The effect of forskolin and several H2-agonists was investigated on the activity of adenylate cyclase in homogenates of guinea-pig lung parenchyma. Histamine, 0.1 microM to 1 mM, dimaprit, 1 microM to 10 mM, 4-methyl histamine, 0.1 microM to 10 mM, impromidine, 10 nM to 10 microM and forskolin, 1 nM to 100 microM, all produced a dose-dependent stimulation of adenylate cyclase activity above the basal level.
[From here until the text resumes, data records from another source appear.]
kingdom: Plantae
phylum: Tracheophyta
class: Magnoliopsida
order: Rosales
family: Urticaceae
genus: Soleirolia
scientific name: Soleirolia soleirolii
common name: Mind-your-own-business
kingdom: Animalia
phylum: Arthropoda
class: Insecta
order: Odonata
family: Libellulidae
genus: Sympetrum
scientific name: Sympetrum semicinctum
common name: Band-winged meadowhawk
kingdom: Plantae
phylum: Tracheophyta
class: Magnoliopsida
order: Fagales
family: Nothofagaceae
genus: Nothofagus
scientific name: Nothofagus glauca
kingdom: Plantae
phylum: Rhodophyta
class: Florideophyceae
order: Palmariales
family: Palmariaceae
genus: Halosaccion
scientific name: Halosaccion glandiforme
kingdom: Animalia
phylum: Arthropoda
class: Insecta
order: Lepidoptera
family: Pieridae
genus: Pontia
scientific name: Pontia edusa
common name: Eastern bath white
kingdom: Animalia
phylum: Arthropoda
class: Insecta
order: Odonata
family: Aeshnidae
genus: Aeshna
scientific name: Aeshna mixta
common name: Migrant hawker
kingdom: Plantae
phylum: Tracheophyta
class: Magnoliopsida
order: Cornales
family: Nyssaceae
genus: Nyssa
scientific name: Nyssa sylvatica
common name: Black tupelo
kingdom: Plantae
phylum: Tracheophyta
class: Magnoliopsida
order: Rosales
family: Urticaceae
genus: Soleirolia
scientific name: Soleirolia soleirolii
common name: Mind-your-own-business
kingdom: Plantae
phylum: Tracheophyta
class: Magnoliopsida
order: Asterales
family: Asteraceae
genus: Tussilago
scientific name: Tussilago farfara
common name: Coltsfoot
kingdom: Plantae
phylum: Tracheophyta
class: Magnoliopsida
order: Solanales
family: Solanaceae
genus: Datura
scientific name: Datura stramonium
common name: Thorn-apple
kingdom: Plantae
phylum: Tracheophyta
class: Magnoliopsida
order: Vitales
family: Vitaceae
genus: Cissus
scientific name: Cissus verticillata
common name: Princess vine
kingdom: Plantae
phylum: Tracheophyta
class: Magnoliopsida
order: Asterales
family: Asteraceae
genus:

The histamine H1-receptor antagonist mepyramine, 10 microM, and beta-adrenoceptor antagonist propranolol, 10 microM, had no effect on the stimulation by histamine of adenylate cyclase. The dose-response curve for stimulation by histamine of adenylate cyclase was shifted to the right in a dose-dependent manner by increasing concentrations of several H2-antagonists. Schild plots constructed for each H2-antagonist produced straight lines with slopes not significantly different from unity. The equilibrium dissociation constants obtained for the H2-antagonists in this study were similar to those previously reported for inhibition of dimaprit-induced relaxation of the pre-contracted lung strip, inhibition of [3H]-tiotidine binding to homogenates of guinea-pig lung parenchyma and inhibition of histamine-stimulated adenylate cyclase in guinea-pig gastric mucosa.